### TEXT EXTRACT
— start —

However, what I really wanted to mention was how thrilled I am to have not one, but two turkey dinners to look forward to! First I am going to Scott's Grandma's place to enjoy first hand a massive Italian family crammed into a small east side Vancouver house (it's really sweet. Everyone finds a seat somehow and we sit around getting stuffed, playing cards, and I get to watch family dynamics in action. Plus they have this psycho dog that sort of adds to the hilarity and hominess).

Then it's to my Mom's on Monday for a much quieter Thanksgiving, to which I am bringing the aptly named "Carrot and Swede mash".

How I love the month of October (if only Decemeber festivies weren't trying to hog the lime light).

p.s. Do I sound like I know what I'm talking about when I say my undergraduate thesis has this as a proposed title: The Biodiversity of Anthropogenically Modified Islands: A comparison of New Zealand and Ireland. I certainly hope so.

"Here's lookin' at you, kid."
» 14 hours later...
Oh yes. Fourteen hours of driving. That's how long it takes to get from Vancouver to Edmonton (with some detours...read: get shamelessly lost).

— end —

### EXERCISE REQUIREMENTS
In the blog post, rewrite the part that opens with the words containing "p.s. Do I sound" and closes with "14 hours later...", changing "Ireland" to "Scotland".

Entries taken from a collection
— start —

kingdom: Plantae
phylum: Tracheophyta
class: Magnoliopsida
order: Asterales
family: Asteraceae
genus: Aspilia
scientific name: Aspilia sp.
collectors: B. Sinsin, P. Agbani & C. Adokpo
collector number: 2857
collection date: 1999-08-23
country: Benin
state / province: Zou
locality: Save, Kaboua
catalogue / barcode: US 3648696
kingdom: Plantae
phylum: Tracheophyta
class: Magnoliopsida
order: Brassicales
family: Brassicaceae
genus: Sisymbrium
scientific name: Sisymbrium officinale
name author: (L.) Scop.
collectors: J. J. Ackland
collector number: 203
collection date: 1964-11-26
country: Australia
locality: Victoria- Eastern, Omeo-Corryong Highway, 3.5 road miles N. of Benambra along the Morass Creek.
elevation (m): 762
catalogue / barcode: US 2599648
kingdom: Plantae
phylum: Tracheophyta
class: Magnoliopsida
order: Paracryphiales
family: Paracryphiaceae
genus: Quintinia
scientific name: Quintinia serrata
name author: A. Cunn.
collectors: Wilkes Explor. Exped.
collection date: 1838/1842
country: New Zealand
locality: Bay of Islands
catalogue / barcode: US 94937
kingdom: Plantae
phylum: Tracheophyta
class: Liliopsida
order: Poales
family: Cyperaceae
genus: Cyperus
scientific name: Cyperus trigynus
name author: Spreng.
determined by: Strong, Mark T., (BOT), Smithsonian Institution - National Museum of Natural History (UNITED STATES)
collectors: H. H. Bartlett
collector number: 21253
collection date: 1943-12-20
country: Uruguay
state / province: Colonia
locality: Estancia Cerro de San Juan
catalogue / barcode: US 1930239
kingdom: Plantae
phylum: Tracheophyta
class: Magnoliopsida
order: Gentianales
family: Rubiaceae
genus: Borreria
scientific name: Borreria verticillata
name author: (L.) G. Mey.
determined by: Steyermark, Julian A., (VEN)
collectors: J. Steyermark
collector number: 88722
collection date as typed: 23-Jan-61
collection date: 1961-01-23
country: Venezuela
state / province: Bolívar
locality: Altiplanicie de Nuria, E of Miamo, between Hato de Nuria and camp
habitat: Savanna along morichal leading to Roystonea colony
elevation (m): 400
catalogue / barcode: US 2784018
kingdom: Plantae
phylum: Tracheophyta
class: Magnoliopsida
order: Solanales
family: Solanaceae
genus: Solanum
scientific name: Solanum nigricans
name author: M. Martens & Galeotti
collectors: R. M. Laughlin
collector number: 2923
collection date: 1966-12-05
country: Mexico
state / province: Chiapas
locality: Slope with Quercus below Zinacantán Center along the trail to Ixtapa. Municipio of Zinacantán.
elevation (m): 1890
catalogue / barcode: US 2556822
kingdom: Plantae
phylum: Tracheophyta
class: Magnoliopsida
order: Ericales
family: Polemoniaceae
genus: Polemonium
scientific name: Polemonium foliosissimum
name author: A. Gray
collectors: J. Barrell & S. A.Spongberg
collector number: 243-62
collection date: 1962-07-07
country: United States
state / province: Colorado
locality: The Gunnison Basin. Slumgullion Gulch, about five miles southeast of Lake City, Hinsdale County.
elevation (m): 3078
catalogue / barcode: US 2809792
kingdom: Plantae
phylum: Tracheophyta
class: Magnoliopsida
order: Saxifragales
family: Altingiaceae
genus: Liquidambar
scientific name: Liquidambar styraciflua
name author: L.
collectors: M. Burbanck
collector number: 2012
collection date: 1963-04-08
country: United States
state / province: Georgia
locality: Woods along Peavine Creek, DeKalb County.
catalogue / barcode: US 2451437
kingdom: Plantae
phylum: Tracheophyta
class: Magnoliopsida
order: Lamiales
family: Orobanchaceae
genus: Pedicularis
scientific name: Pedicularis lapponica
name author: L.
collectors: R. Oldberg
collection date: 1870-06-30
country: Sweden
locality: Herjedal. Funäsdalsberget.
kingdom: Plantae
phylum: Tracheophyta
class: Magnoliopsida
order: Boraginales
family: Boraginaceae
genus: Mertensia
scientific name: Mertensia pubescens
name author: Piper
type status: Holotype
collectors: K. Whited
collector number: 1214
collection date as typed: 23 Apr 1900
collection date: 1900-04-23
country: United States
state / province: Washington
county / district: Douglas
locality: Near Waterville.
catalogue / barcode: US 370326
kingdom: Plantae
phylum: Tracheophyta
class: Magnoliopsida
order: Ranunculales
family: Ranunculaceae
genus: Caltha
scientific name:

— end —

### WRITTEN RESPONSE
p.s. Do I sound like I know what I'm talking about when I say my undergraduate thesis has this as a proposed title: The Biodiversity of Anthropogenically Modified Islands: A comparison of New Zealand and Scotland. I certainly hope so.

"Here's lookin' at you, kid."
» 14 hours later...